Voltando à pergunta, há sim uma porta que pode ser aberta no futuro, o que seria um erro. O teto e nenhuma outra regra fiscal é ou será perfeita – o bom é inimigo do ótimo – , de modo que o mais interessante é termos consistência do arcabouço fiscal e manutenção de regra de gasto. Abandonar a regra de despesa, muito adotada internacionalmente, não é bom.

Como considera que o teto deveria ser tratado?

É um tema difícil, pois hoje no debate mistura-se análise técnica com política. O meu papel, como economista, é mostrar o custo-benefício da escolha A ou B, sem politizar, sem paixão. Se for ouvir a opinião de economistas de diferentes espectros, todos defendem um teto de gastos e a divergência está no desenho: com ou sem investimento público, se o escreve na Lei de Diretrizes Orçamentárias (LDO), para revisão de quatro em quatro anos, ou na Constituição. Para alguns, a avaliação de que o teto atual representa o Estado mínimo se baseia no fato de haver recuo do gasto do governo como percentual do PIB, pois afirmam que com isso se reduz o tamanho do Estado.
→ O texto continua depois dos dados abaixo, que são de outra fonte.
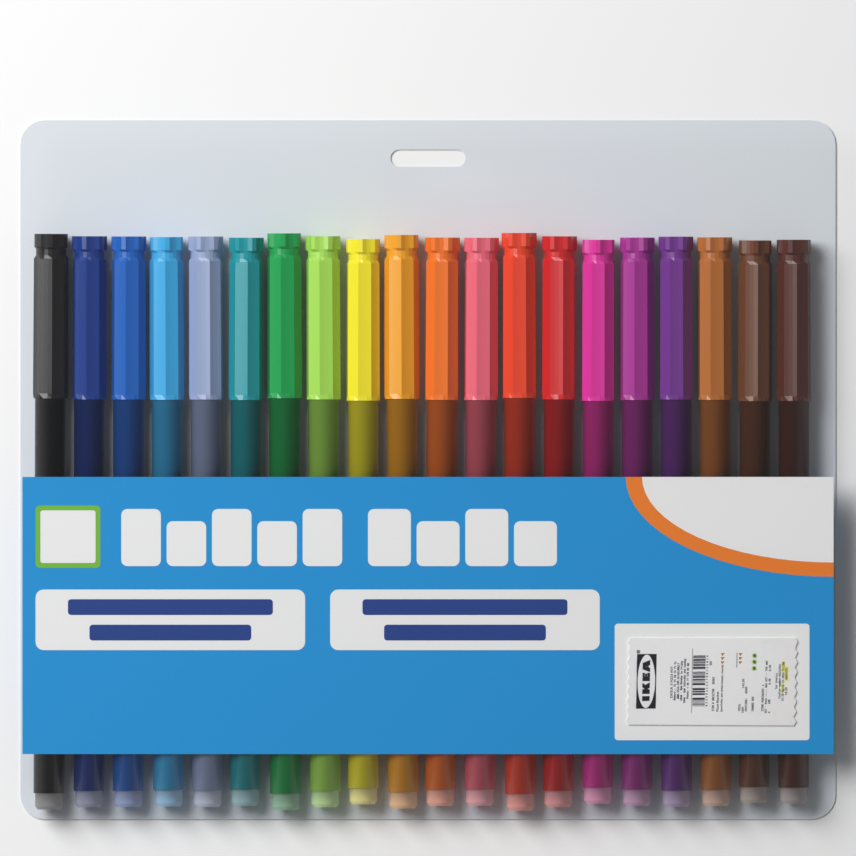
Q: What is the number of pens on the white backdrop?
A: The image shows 20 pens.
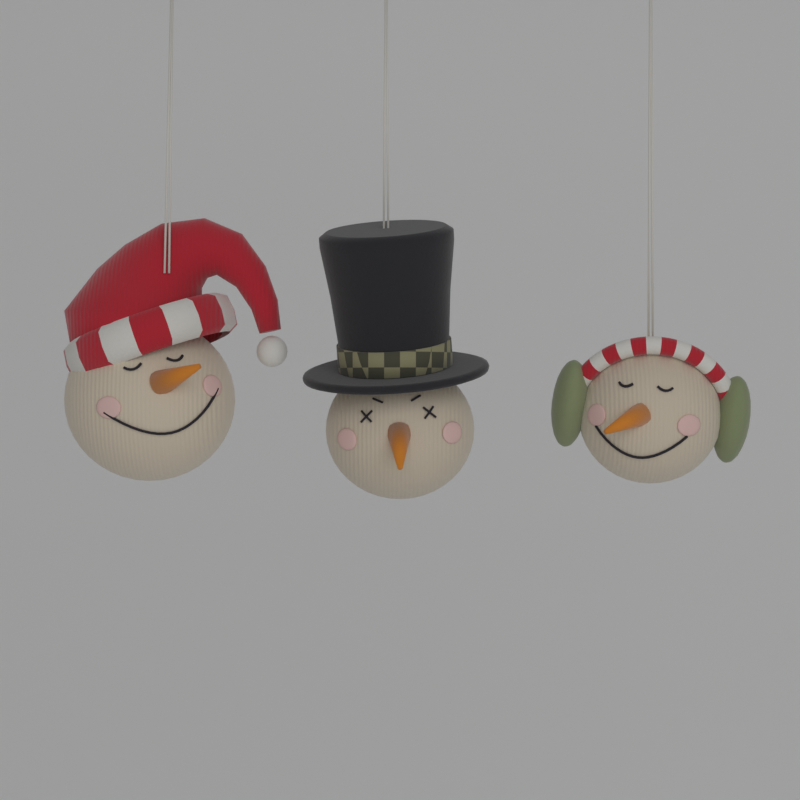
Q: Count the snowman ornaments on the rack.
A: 3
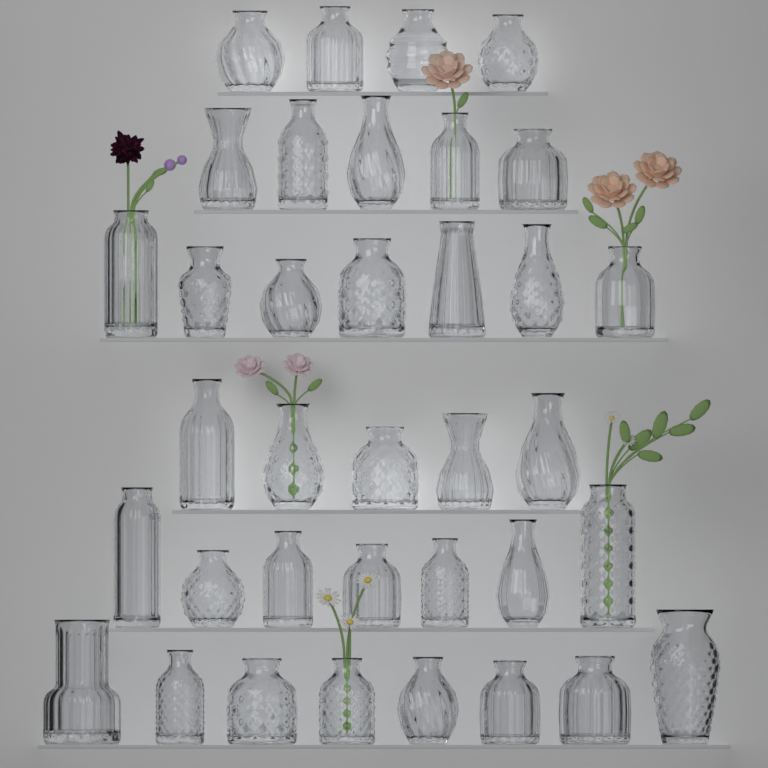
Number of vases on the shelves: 36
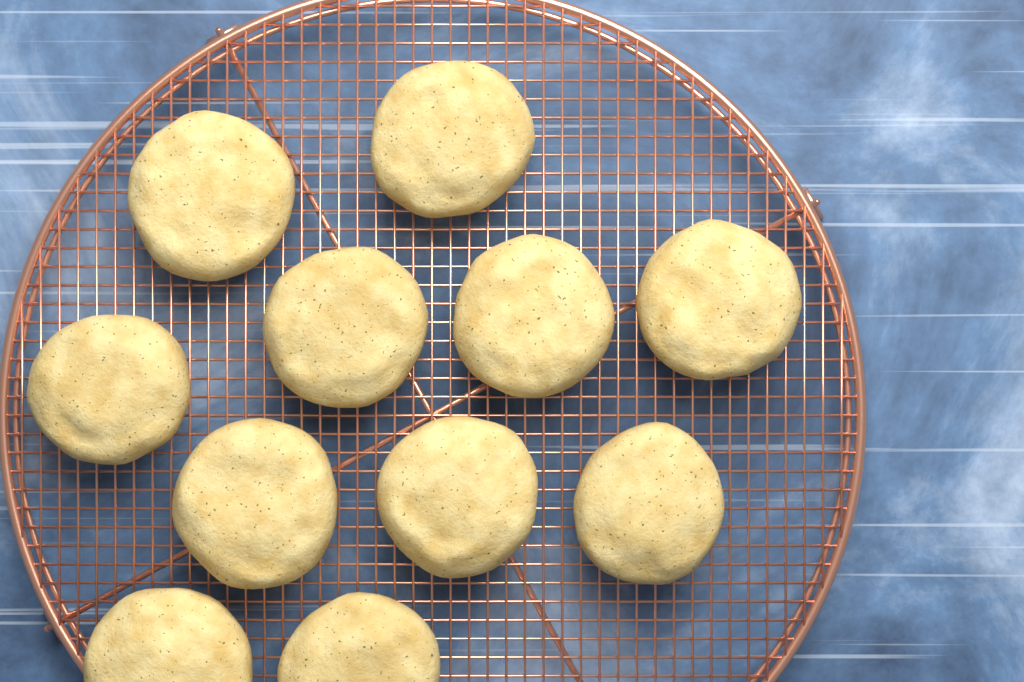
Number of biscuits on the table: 11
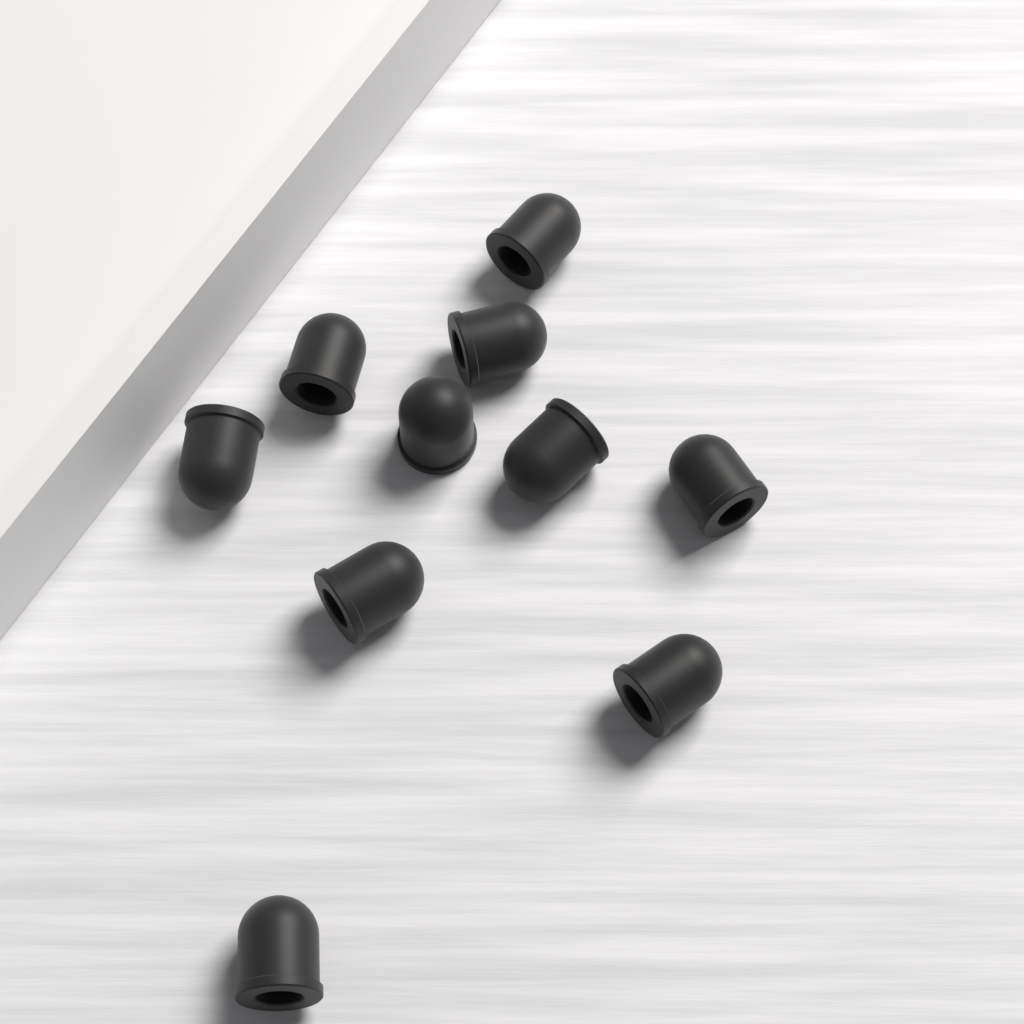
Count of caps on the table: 10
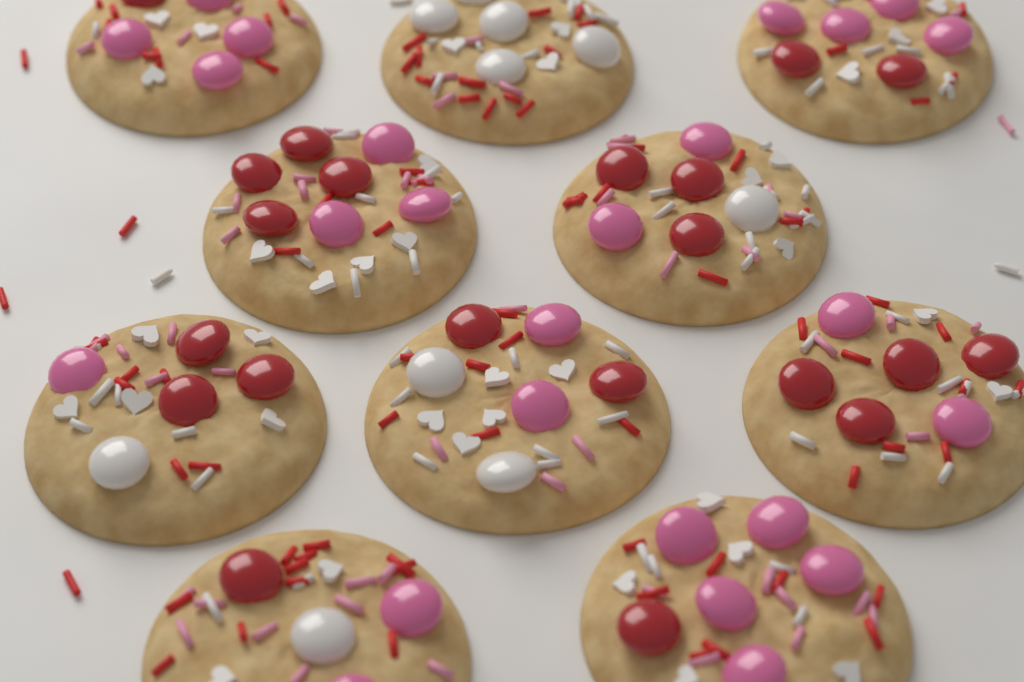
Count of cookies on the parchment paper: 10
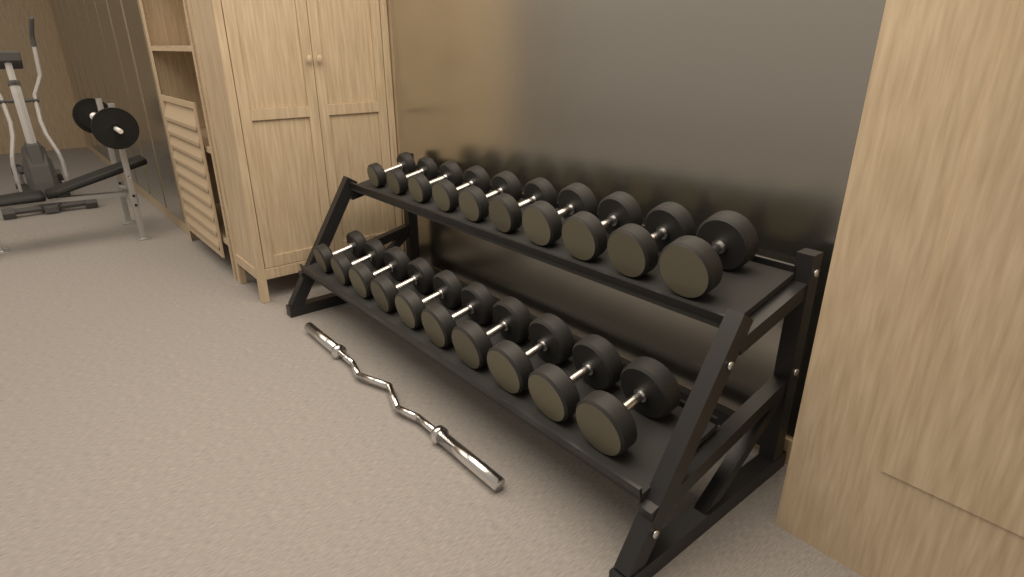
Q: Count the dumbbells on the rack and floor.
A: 20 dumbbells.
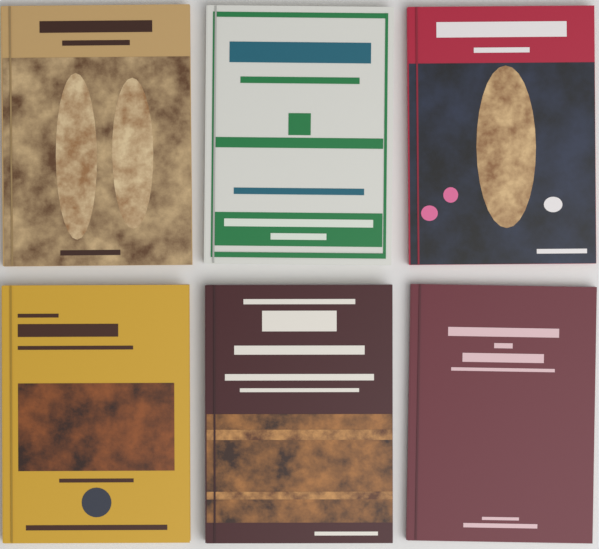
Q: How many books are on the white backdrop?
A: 6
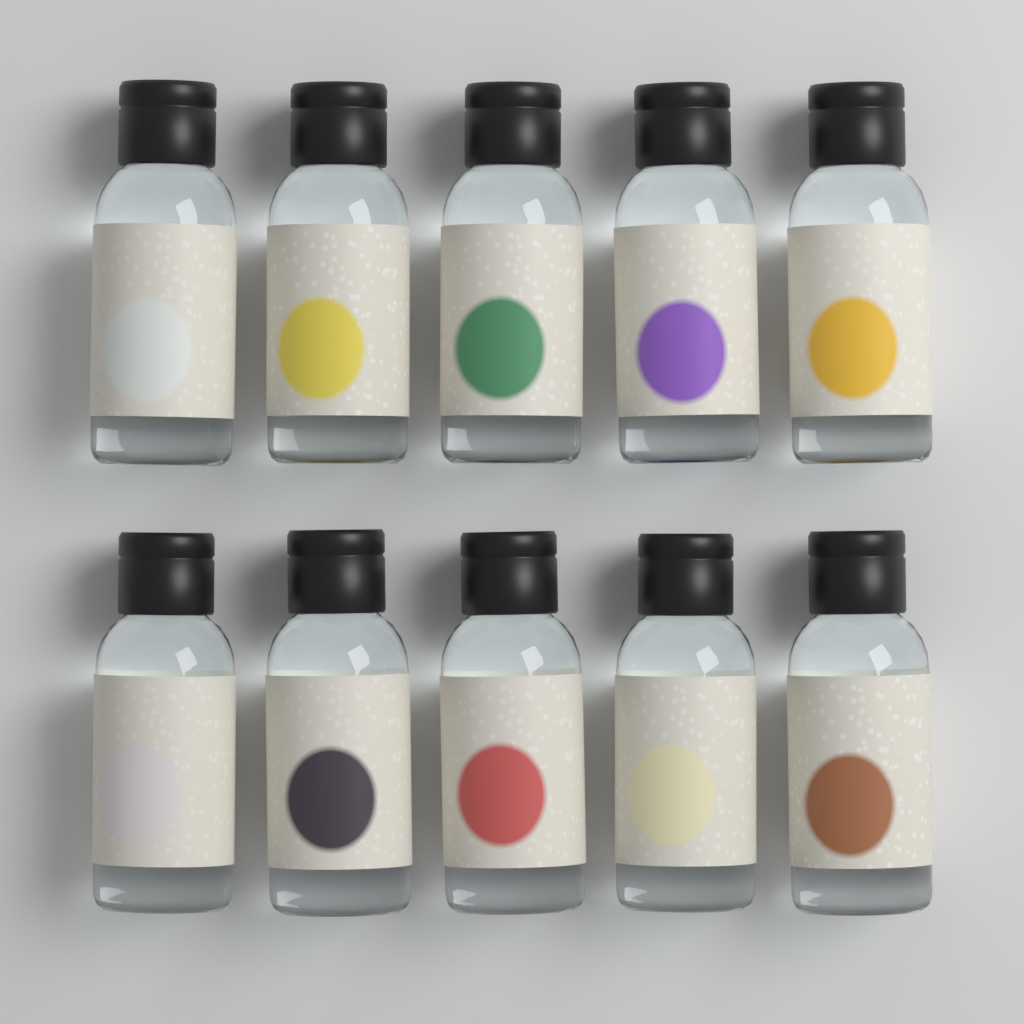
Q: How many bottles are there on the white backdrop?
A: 10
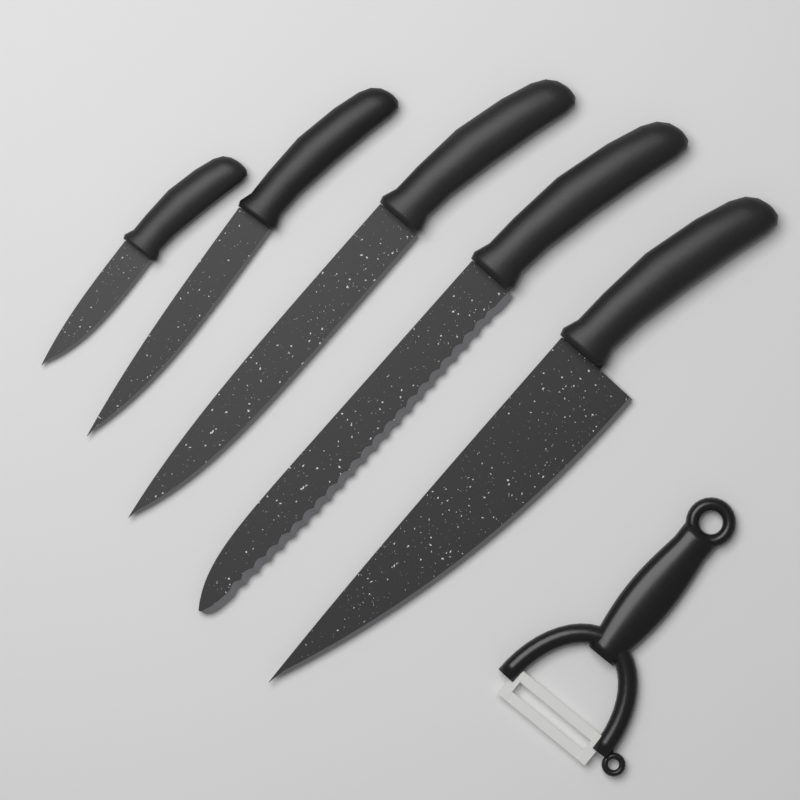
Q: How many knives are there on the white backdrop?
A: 5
Mas essa ideia é equivocada. O que é o gasto como percentual do PIB? É o gasto sobre o PIB nominal, que é calculado pelo crescimento real da economia mais a inflação do PIB (deflator).  O deflator do PIB é muito acima do IPCA – em média, roda a mais de 1 ponto percentual acima do IPCA. Isso é importante neste debate porque, quando se faz a conta do gasto do governo sobre o PIB nominal, como se tem o deflator do PIB rodando muito acima da inflação, pode-se ter uma queda brutal do gasto como percentual do PIB. Isso acontece não porque se está necessariamente reduzindo o tamanho do Estado, mas simplesmente porque o deflator do PIB está correndo acima do IPCA. É efeito meramente contábil. Então, mesmo que houvesse reajustes reais, mesmo o gasto crescendo em termos reais, em percentual do PIB ele pode cair porque o deflator é maior que o IPCA.

Há pontos positivos em várias análises, de analistas que se colocam de ambos os lados do espectro político. Se tirássemos um pouco do excesso de paixão e vaidade da análise econômica, haveria maior espaço para concordância e consenso mínimo.

 


As opiniões expressas neste artigo são de responsabilidade exclusiva do autor, não refletindo necessariamente a opinião institucional da FGV.